> _ACCIÓN REQUERIDA 1_:
Responda a las siguientes preguntas sobre el texto acerca de la Eucaristía:
(a) ¿Qué significa la palabra "Eucaristía"?
(b) ¿En nombre de quién se indica que estamos allí al empezar?
(c) ¿Qué quiere hacer Dios cuando se nos invita a reconocernos pecadores?
> _ACCIÓN REQUERIDA 2_:
Reproduzca fielmente el fragmento del texto sobre la Eucaristía comprendido entre "Enseguida se nos" y "miserias, y perdonarlas.", ambos incluidos.
> _ACCIÓN REQUERIDA 3_:
Prosiga con el texto sobre la Eucaristía a partir de su última oración.

> _TEXTO DEL EJERCICIO_:

◆ ◆ ◆ ◆ ◆

Dios derrama en nosotros Su misericordia en todo tiempo y en todo lugar, como una lluvia de gracia y bendición, pero podría decirse que en la Eucaristía, hace descender sobre nosotros ¡un verdadero chubasco!, ¡un torrente tan grande que no se puede comparar con nada más!
¿Qué significa ‘Eucaristía’? Acción de gracias, y realmente merece nuestra gratitud todo lo que Dios nos da en cada celebración Eucarística.
De entrada, el que nos invite a Su casa, que tenga apartado para nosotros un sitio alrededor de Su mesa, ¡es un privilegio inigualable! ¡Nadie queda fuera de la divina hospitalidad! La Misa es gratuita y se celebra en todo tiempo y lugar alrededor del mundo, lo mismo en la sobre una mesa improvisada al aire libre en un humilde caserío, que en el altar mayor de una grandiosa Catedral.
Empezamos ubicando que estamos allí ‘en el nombre del Padre y del Hijo y del Espíritu Santo’, que pertenecemos a una comunidad de amor que es la Santísima Trinidad, que no somos ‘colados’ sino hijos misericordiosamente amados de la familia de Dios, y hermanos de cuantos nos rodean.
Enseguida se nos invita a reconocernos pecadores, pero no para humillarnos, sino porque Dios quiere abrazarnos con misericordia, es decir, poner Su corazón en nuestras miserias, y perdonarlas.
Luego tenemos el privilegio de escucharlo. ¡Dios se digna hablarnos! Aunque sabe que a veces nos fingimos sordos, sigue iluminándonos con Su Palabra que nos restaura.

◆ ◆ ◆ ◆ ◆

> _MATERIAL PROPORCIONADO_:
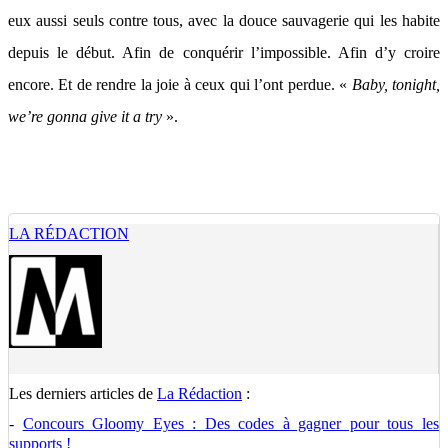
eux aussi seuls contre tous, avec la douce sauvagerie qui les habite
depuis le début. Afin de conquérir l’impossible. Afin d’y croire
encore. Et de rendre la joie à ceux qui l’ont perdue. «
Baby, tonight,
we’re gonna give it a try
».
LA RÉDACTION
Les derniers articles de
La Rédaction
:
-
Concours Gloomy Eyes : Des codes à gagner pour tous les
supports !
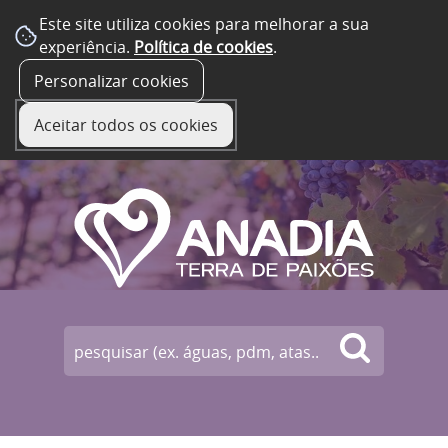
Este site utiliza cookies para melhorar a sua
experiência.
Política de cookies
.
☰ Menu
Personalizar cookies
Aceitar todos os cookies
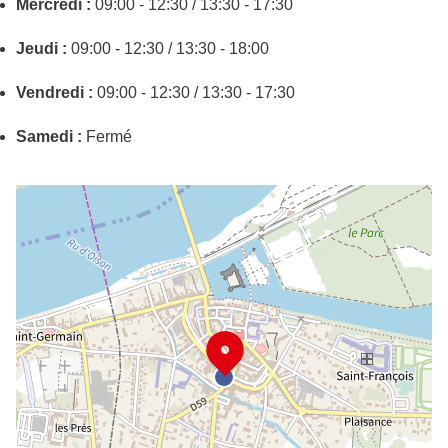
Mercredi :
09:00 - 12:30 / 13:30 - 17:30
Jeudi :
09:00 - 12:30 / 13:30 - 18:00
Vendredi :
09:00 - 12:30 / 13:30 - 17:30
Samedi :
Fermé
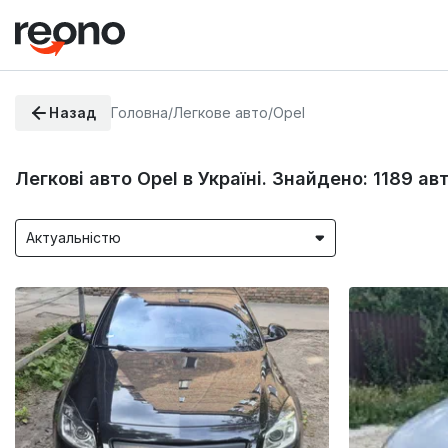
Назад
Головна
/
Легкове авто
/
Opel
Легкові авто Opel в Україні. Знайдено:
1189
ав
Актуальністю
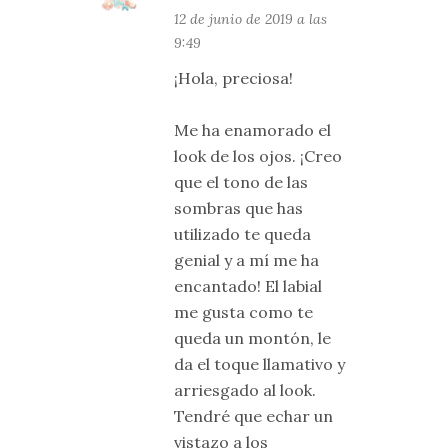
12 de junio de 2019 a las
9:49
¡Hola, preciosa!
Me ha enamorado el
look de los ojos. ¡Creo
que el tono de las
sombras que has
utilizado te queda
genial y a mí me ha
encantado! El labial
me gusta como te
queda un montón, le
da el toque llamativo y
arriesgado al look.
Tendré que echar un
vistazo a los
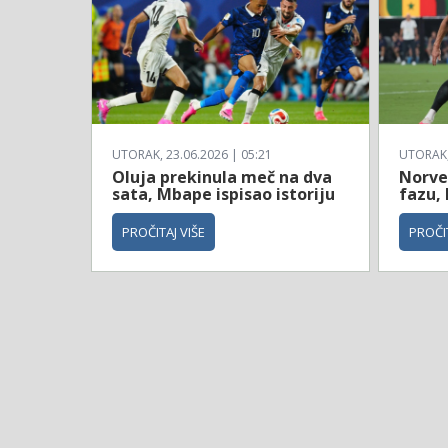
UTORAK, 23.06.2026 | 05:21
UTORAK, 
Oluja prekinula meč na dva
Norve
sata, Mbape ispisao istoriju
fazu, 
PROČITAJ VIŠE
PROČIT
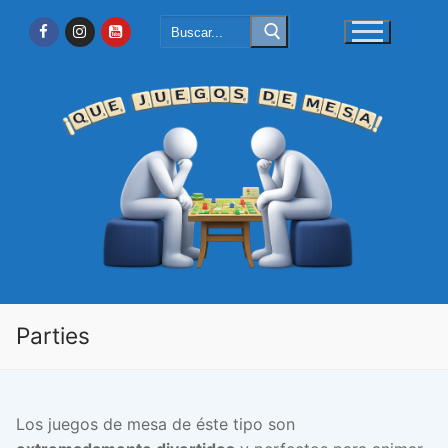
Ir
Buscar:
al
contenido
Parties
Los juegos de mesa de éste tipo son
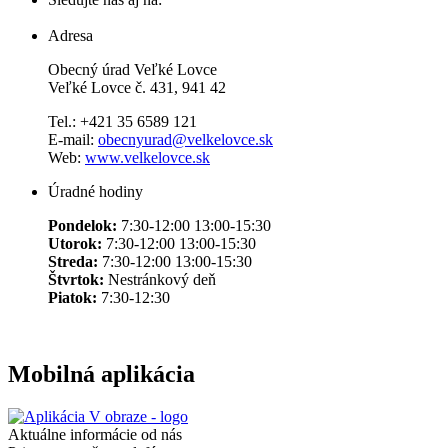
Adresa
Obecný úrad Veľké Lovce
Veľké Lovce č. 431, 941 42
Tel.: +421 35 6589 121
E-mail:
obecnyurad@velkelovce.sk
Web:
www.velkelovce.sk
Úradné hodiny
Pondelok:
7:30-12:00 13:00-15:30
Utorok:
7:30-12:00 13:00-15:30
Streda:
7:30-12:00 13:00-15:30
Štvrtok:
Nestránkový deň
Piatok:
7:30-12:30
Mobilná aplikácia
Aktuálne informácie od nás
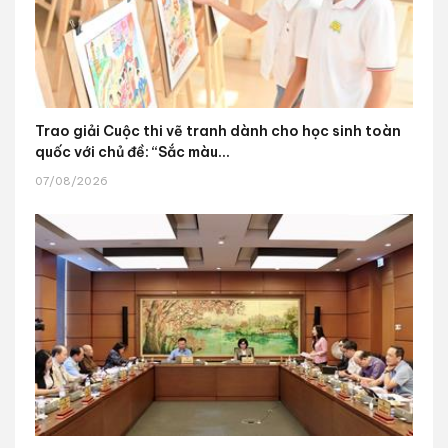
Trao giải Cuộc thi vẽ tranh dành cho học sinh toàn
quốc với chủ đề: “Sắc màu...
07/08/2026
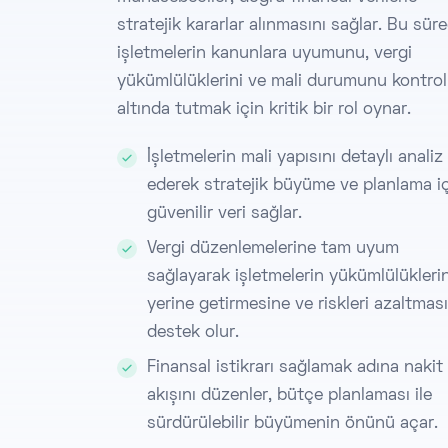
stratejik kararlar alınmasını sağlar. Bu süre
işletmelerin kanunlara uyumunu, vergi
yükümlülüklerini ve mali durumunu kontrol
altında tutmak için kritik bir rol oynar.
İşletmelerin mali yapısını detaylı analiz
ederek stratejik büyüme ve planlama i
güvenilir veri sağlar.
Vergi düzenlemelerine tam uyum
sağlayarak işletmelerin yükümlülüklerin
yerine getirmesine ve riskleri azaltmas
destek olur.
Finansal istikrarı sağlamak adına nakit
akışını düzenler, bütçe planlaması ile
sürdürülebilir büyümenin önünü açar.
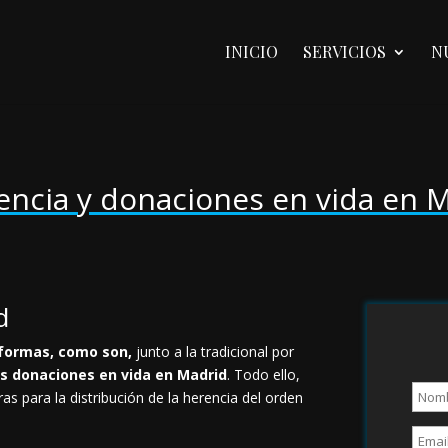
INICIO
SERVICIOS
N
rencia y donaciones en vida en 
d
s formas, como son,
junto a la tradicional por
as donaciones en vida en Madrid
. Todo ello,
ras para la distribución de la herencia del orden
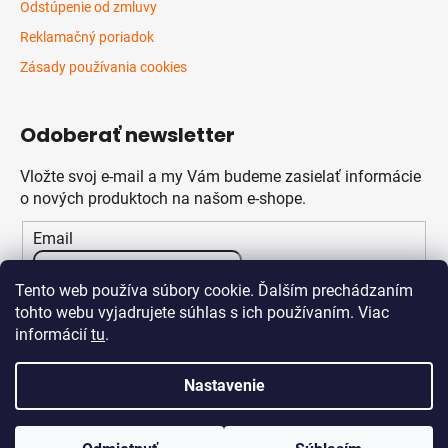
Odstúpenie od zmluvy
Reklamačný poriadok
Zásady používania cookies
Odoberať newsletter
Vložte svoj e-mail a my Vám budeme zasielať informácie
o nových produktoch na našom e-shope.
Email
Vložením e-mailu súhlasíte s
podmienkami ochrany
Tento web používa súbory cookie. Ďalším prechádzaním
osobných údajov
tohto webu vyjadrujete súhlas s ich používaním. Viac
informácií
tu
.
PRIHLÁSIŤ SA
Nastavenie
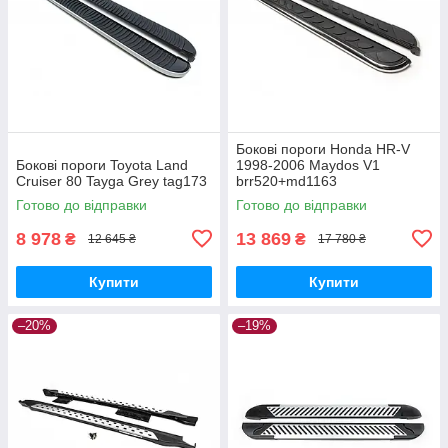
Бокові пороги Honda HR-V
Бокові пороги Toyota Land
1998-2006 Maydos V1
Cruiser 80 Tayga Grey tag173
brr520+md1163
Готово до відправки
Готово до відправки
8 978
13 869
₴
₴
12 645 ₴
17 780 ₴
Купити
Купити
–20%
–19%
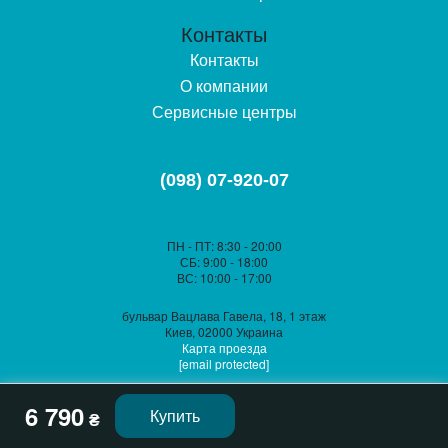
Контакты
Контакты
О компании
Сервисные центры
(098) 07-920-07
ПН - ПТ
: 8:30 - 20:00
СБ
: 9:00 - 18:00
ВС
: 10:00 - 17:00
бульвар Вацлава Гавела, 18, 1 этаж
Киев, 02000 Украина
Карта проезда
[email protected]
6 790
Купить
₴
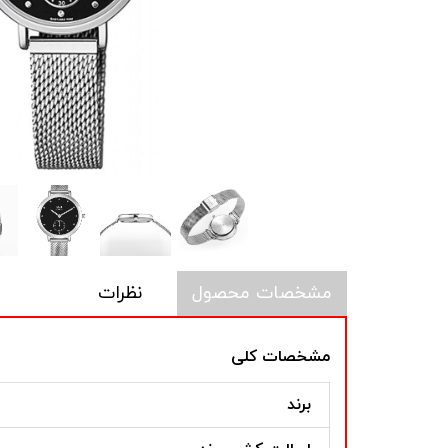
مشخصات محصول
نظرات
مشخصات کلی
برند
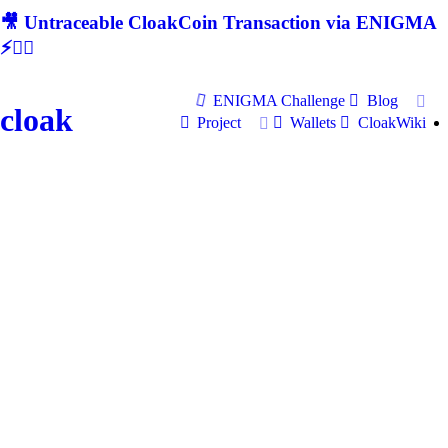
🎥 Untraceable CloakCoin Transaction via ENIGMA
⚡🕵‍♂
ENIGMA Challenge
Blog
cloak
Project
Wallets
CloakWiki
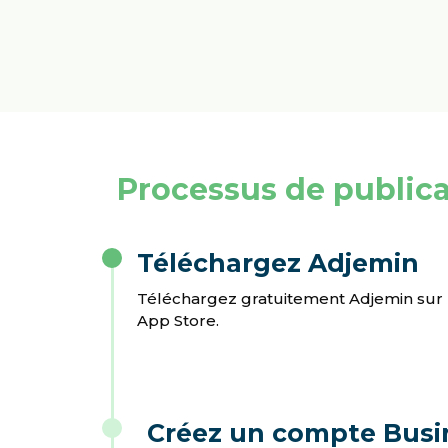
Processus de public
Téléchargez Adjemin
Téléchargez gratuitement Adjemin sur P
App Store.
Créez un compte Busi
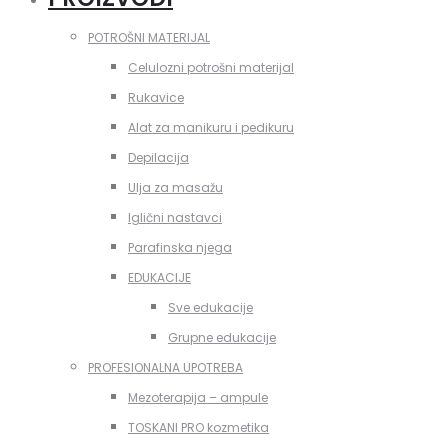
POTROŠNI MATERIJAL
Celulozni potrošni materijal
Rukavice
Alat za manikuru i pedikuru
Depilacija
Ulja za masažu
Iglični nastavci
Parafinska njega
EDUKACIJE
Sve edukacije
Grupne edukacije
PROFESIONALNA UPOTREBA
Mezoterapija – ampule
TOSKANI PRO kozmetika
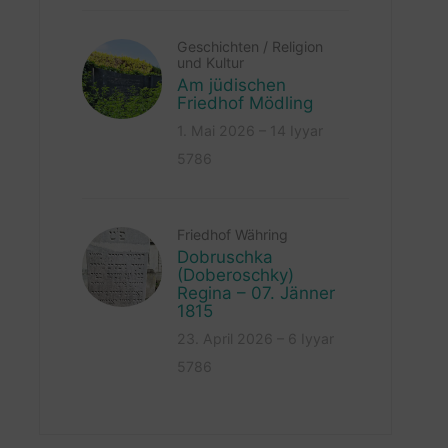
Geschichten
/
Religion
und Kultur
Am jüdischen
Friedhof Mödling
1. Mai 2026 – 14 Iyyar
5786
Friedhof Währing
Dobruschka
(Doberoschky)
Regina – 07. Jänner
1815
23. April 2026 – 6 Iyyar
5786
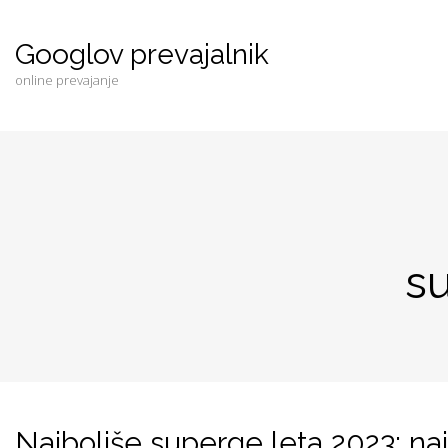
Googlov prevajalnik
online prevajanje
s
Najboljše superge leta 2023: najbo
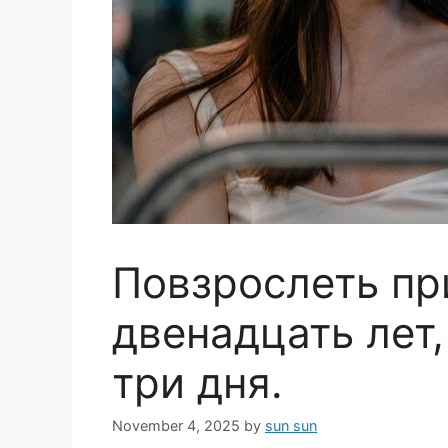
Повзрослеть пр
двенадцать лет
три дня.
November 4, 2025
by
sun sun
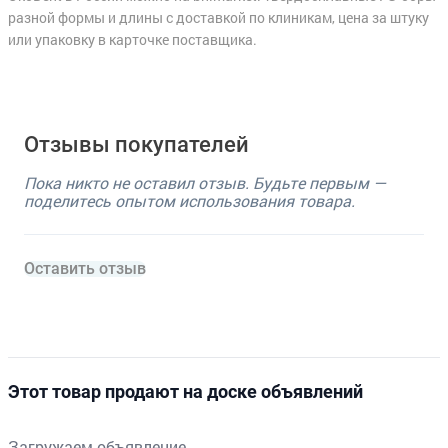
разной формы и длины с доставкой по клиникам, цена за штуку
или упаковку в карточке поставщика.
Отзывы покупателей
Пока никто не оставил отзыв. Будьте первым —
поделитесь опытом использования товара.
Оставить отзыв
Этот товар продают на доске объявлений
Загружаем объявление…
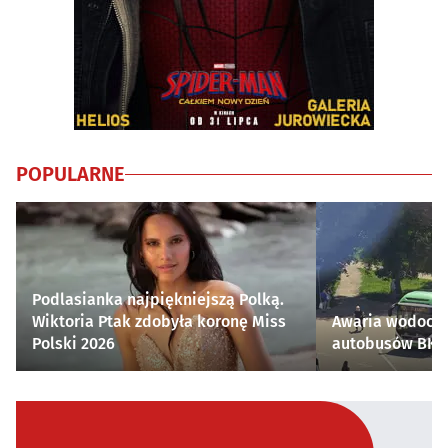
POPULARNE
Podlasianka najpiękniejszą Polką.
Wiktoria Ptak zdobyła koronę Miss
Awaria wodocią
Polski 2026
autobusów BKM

◆ ◆ ◆ ◆ ◆

> _ESPACIO DE RESPUESTA 1_:
(a) Acción de gracias.
(b) En el nombre del Padre y del Hijo y del Espíritu Santo.
(c) Abrazarnos con misericordia, es decir, poner Su corazón en nuestras miserias y perdonarlas.

> _ESPACIO DE RESPUESTA 2_:
Enseguida se nos invita a reconocernos pecadores, pero no para humillarnos, sino porque Dios quiere abrazarnos con misericordia, es decir, poner Su corazón en nuestras miserias, y perdonarlas.

> _ESPACIO DE RESPUESTA 3_:
Después podemos compartir algo de lo mucho que recibimos, y vivir la bienaventuranza de ser misericordiosos y poner nuestro corazón en las miserias y necesidades de los demás, intercediendo por ellos.
Enseguida viene algo increíblemente misericordioso: se nos permite estar presentes, por encima del tiempo y del espacio, en el momento único e irrepetible en que Cristo instituyó la Eucaristía, y unirnos a Su sacrificio en la cruz, a Su ofrenda perfecta, y orar, junto con toda la Iglesia, por vivos y difuntos, en comunión con María y con todos los santos y santas del cielo, y recordar que estamos allí no sólo participando de un suceso del pasado, sino también aguardando uno futuro: la Segunda Venida de Jesús.
Más adelante, nos atrevemos a llamar ‘Padre’ a Dios, recibimos Su abrazo, y sabemos que no importa en qué lugar del mundo estemos, la Misa es la misma, nos sentimos en casa y recibimos y comunicamos la paz de Dios.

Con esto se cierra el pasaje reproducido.